>>>
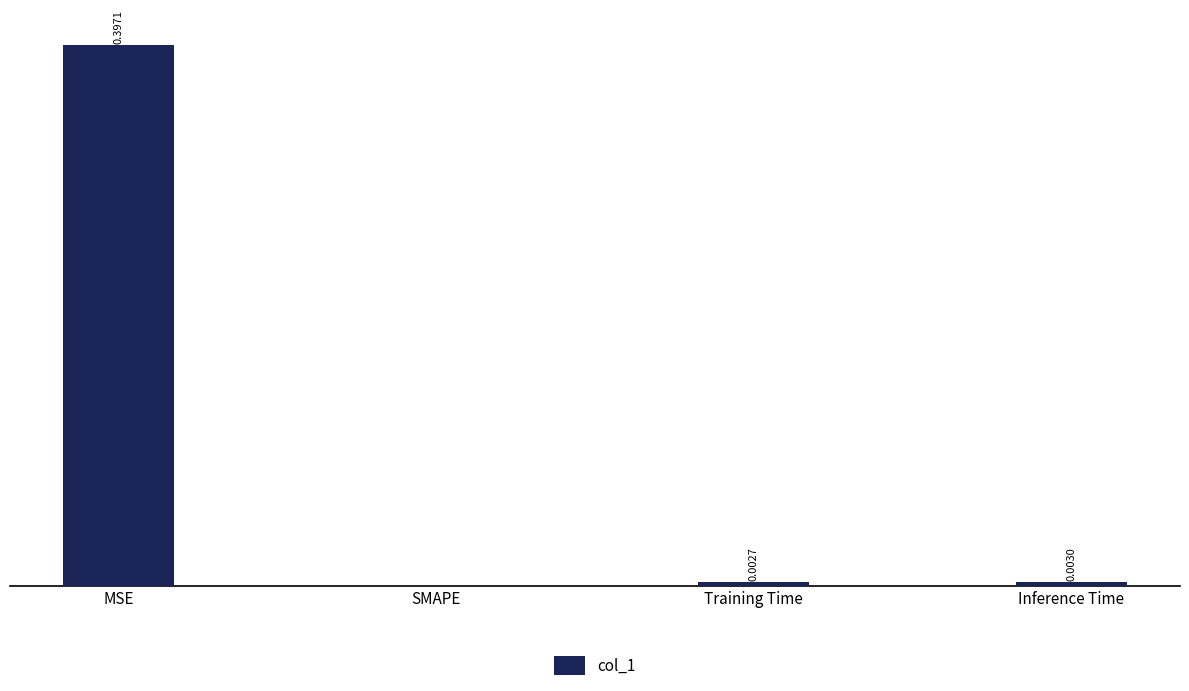

At which category does the chart reach its peak across all series?

MSE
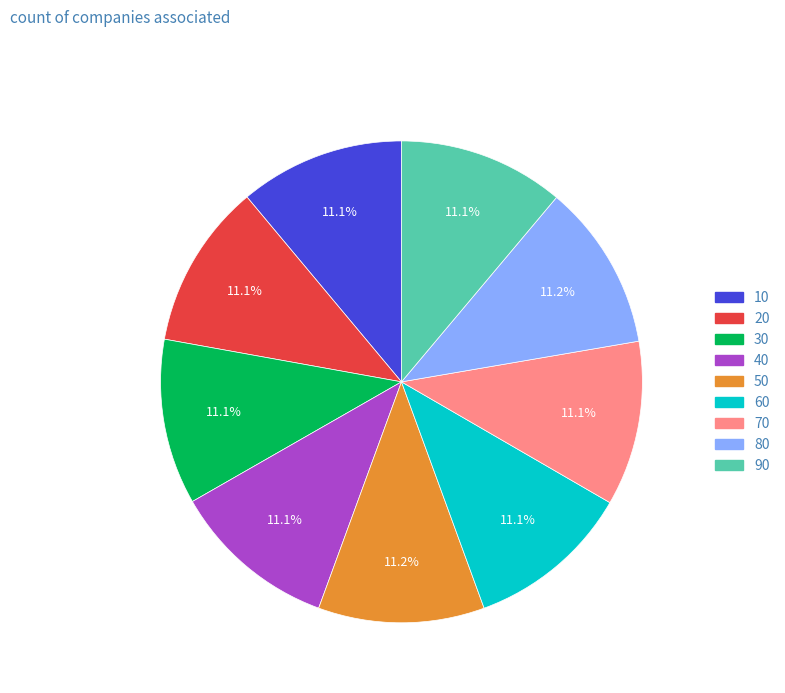

Is it true that 30 is 11% of the pie?

True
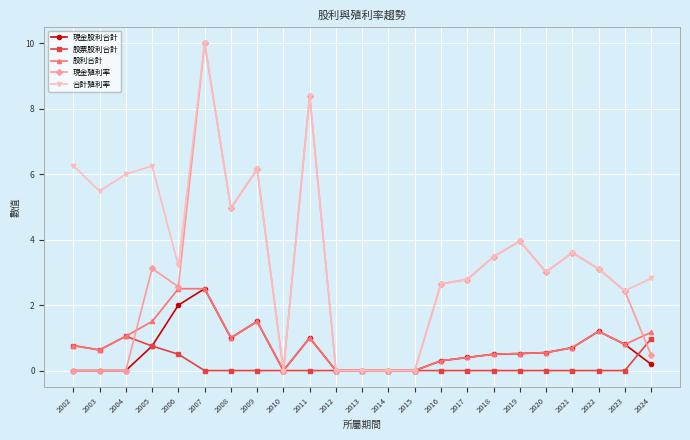

The value of 合計殖利率 at 2018 is 2.4. True or false?

False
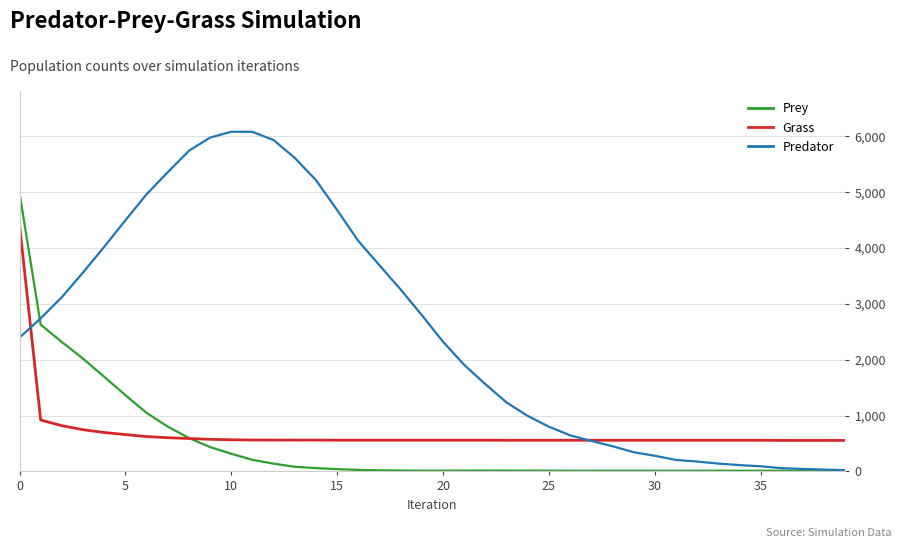

What is the lowest value of the Grass series?

555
<<<
## WYMAGANIA ZADANIA
Podaj samą liczbę wierszy listingu powyżej, w których występuje słowo „value”. Wielkość liter ma znaczenie.

## WYNIK ZADANIA
2